CONCLUSIONS: The findings from this trial are expected to refine clinical management strategies for enhancing postoperative recovery among cervical cancer patients undergoing radical hysterectomy. By providing robust evidence, this study aims to support patients and their families in informed decision-making regarding postoperative bladder management, potentially reducing the incidence of urinary complications and improving overall quality of life post-surgery.
BACKGROUND: ChiCTR2200064041, registered on 24th September, 2022.
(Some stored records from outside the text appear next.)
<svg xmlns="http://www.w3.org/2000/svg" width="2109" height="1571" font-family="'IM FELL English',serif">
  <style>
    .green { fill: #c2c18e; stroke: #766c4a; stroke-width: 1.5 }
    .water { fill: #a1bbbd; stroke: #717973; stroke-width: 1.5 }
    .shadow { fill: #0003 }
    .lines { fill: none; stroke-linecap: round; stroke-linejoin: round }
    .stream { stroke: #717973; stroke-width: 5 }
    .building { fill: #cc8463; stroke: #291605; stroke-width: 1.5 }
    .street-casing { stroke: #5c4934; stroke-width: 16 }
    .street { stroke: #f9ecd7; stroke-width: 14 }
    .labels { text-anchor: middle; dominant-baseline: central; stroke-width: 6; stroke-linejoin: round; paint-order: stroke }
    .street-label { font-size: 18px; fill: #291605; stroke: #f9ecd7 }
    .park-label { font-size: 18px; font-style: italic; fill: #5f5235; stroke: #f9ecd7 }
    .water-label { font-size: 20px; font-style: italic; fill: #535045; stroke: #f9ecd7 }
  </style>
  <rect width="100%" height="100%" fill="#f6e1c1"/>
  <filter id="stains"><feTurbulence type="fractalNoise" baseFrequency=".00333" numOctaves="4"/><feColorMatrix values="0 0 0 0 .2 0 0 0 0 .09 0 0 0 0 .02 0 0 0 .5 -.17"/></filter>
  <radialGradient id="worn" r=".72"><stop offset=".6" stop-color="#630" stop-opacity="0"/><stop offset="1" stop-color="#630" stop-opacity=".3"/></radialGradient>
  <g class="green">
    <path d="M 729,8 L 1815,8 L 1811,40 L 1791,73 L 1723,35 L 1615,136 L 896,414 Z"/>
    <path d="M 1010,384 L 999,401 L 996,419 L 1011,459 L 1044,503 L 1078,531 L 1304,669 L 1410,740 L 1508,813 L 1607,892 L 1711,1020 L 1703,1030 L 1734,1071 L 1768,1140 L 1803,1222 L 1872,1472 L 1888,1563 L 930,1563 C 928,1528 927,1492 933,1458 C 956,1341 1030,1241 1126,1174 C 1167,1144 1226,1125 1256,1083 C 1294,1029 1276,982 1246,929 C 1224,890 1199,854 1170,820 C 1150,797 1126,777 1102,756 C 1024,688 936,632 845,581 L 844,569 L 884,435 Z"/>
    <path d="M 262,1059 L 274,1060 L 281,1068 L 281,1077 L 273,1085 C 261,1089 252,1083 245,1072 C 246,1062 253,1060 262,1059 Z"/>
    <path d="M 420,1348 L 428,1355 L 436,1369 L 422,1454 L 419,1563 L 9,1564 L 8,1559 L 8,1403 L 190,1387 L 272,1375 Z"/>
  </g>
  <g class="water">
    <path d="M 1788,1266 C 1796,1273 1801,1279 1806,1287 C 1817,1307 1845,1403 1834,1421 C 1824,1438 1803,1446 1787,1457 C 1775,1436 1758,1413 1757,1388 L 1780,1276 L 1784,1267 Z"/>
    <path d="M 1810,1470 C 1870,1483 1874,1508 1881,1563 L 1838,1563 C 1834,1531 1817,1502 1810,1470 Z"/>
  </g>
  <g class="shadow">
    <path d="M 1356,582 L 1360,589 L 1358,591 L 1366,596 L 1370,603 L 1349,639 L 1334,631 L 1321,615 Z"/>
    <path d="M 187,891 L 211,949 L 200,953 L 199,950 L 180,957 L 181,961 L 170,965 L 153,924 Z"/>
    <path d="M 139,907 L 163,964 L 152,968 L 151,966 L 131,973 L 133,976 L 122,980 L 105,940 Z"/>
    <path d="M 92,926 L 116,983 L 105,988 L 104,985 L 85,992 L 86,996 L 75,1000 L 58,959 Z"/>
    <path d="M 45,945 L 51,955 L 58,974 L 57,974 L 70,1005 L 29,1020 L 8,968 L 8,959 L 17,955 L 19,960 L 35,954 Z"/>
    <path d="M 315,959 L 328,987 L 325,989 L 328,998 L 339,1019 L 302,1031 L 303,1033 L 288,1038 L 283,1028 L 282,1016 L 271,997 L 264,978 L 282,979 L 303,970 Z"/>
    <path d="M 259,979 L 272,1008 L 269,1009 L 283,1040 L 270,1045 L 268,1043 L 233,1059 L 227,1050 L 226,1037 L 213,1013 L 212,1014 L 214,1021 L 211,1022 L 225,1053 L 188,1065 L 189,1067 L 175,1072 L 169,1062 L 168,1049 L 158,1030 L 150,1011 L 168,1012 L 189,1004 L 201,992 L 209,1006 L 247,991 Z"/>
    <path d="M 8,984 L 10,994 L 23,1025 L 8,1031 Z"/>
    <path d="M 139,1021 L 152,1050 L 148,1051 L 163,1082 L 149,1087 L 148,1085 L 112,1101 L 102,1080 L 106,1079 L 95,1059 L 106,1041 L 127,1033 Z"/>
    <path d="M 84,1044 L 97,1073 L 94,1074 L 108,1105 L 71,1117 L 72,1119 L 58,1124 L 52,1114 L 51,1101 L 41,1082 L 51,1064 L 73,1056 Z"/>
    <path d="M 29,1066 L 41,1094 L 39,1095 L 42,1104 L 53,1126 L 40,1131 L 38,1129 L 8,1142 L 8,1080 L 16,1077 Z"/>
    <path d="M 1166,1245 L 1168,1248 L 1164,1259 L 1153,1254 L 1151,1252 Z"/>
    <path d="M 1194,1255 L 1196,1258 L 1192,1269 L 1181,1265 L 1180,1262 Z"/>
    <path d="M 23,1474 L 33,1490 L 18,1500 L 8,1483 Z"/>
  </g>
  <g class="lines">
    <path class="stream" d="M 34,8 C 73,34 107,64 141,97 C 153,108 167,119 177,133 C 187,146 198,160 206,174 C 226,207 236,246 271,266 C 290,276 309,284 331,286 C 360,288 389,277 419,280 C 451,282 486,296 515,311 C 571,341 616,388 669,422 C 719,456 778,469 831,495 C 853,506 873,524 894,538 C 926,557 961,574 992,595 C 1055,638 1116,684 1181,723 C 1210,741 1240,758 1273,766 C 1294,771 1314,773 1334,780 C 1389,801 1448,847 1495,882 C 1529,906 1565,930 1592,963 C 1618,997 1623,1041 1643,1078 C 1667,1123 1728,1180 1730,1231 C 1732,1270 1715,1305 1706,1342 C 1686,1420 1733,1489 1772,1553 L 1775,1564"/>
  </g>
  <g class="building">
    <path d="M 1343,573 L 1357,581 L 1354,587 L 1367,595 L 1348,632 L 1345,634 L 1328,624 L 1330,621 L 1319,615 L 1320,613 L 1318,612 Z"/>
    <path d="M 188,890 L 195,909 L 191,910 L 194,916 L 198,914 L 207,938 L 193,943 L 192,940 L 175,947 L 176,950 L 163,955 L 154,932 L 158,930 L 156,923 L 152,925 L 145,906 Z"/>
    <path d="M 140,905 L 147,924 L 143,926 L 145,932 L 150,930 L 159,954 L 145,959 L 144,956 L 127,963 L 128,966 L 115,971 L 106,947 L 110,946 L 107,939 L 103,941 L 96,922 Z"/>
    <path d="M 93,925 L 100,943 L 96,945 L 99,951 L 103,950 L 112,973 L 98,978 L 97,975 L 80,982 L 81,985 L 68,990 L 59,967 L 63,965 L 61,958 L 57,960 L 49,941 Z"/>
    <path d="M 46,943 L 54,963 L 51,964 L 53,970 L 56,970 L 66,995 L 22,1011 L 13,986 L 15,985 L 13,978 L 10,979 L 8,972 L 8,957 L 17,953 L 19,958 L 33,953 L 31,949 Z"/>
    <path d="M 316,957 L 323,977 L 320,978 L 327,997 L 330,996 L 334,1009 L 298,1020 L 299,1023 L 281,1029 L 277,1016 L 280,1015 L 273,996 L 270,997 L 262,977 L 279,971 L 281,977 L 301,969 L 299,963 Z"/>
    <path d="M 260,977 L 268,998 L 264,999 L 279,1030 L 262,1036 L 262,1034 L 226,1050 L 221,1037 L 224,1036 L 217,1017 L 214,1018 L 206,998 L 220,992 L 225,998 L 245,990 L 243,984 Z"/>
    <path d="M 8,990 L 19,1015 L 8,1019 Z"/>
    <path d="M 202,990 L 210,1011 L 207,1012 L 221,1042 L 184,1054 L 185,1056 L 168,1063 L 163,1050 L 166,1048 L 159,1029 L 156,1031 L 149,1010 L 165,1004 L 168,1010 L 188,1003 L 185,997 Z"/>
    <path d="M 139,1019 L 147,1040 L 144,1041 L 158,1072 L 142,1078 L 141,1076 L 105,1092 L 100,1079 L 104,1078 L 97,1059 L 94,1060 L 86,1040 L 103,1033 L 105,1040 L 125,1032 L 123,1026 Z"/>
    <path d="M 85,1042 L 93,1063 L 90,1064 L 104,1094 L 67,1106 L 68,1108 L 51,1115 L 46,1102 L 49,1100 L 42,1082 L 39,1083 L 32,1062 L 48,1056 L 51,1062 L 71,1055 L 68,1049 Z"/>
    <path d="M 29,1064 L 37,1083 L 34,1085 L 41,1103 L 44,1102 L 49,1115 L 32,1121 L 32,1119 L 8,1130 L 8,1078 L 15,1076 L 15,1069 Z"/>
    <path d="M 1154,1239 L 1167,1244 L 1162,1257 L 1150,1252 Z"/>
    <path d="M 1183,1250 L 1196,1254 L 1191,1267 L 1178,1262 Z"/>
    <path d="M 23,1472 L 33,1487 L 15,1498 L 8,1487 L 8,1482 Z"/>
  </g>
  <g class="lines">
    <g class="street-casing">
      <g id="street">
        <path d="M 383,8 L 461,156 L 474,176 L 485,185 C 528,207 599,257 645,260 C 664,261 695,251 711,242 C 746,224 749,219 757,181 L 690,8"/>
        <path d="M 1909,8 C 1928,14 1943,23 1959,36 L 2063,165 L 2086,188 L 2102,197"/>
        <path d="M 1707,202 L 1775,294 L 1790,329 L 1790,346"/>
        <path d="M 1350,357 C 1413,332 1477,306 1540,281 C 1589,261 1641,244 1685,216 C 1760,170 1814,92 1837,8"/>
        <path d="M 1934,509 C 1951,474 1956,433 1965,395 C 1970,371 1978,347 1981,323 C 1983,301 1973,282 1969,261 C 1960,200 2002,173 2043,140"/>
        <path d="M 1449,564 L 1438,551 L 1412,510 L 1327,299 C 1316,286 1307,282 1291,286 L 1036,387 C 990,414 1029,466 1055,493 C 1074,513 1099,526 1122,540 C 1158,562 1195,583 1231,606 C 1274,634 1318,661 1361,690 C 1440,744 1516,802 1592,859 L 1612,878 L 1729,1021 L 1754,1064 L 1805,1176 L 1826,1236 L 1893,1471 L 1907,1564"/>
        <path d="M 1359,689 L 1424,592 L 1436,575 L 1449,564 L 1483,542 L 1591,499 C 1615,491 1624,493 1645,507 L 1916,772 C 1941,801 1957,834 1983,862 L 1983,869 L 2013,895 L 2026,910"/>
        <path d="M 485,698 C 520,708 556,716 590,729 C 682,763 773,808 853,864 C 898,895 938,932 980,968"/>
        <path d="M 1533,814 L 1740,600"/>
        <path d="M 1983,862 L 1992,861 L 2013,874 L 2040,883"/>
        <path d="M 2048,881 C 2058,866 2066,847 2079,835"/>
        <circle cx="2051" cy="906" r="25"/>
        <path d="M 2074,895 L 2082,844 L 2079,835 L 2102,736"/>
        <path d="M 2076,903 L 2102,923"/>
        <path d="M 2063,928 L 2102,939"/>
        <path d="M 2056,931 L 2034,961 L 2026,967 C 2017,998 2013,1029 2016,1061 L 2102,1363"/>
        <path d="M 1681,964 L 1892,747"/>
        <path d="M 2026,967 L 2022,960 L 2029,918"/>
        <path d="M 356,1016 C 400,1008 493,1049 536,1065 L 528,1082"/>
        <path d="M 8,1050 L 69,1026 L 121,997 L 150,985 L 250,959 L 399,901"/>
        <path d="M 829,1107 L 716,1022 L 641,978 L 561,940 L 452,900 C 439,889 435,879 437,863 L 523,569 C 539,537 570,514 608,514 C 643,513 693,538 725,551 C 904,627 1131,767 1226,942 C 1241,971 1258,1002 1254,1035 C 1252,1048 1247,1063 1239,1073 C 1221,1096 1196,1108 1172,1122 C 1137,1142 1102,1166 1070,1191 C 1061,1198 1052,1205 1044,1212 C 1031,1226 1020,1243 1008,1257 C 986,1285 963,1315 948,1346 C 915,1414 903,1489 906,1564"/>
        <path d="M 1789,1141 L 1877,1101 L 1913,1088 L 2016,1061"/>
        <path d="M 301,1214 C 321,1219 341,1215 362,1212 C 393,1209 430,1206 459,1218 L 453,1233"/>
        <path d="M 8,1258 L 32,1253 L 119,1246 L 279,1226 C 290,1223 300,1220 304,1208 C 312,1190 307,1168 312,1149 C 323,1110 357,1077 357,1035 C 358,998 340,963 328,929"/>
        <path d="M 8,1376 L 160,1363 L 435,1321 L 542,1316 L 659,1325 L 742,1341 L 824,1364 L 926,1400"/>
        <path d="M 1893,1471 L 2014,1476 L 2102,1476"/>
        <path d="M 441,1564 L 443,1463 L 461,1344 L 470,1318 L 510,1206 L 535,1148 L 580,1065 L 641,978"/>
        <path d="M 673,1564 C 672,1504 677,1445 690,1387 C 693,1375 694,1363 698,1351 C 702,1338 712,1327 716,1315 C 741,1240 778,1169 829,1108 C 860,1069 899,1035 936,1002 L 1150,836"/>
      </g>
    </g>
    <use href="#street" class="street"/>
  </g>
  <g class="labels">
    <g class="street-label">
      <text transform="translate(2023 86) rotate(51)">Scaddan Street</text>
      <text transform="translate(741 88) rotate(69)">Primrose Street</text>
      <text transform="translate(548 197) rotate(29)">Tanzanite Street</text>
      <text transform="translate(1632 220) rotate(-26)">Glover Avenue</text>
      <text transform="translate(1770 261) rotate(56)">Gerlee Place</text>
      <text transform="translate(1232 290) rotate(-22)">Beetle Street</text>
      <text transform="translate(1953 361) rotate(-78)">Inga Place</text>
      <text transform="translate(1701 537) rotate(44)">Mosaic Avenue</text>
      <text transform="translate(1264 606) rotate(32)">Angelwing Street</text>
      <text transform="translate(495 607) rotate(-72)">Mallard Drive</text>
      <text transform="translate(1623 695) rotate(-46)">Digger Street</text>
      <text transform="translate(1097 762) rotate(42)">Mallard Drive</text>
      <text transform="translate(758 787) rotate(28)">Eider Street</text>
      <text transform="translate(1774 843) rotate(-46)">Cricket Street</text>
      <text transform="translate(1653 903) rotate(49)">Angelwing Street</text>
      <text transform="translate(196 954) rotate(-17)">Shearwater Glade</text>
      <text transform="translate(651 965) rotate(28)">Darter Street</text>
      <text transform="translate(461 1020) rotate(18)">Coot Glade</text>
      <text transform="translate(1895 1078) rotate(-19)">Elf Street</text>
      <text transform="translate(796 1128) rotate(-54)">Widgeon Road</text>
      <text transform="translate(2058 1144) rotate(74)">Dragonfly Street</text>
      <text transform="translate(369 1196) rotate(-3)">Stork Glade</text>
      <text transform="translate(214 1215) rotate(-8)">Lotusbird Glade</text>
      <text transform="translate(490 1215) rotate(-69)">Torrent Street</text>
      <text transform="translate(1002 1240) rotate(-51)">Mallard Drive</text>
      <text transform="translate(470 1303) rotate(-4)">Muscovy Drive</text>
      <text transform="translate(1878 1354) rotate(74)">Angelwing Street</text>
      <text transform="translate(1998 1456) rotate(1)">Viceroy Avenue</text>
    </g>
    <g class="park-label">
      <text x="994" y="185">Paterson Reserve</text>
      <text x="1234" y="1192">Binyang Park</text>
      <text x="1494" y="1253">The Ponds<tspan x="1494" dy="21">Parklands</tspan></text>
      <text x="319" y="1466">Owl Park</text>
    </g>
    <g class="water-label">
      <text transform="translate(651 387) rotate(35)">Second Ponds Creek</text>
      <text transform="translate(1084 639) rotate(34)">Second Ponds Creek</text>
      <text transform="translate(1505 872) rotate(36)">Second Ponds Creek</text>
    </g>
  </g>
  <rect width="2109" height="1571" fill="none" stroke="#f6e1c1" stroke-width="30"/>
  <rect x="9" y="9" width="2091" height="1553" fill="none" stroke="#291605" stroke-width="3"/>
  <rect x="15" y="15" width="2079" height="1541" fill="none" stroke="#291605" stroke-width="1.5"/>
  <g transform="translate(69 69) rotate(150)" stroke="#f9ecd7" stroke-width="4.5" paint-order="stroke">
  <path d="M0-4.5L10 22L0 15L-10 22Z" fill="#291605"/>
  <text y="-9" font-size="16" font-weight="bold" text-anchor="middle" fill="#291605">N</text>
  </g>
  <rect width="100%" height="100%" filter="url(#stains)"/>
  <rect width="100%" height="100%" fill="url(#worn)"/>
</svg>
方法:本随机对照试验将招募接受腹腔镜根治性子宫切除术的宫颈癌患者。参与者将被随机分配到术后早期导管拔除联合间歇性导管插入组或接受标准护理并留置导尿管的对照组。所有这些患者将在手术后随访3个月。该研究的主要终点是术后2周膀胱功能恢复率的比较(定义为达到膀胱功能恢复II级或更高)。次要终点包括尿路感染的发生率,和尿动力学参数的变化,术后1个月内的MesureDuHandicapUrinaire评分。所有分析都将坚持意向治疗原则。
结论:本试验的结果有望改善宫颈癌根治术患者的临床管理策略,以提高术后恢复。通过提供有力的证据,这项研究旨在支持患者及其家属在术后膀胱管理方面的知情决策,有可能降低泌尿系并发症的发生率,提高术后整体生活质量。
背景:ChiCTR2200064041,9月24日注册,2022年。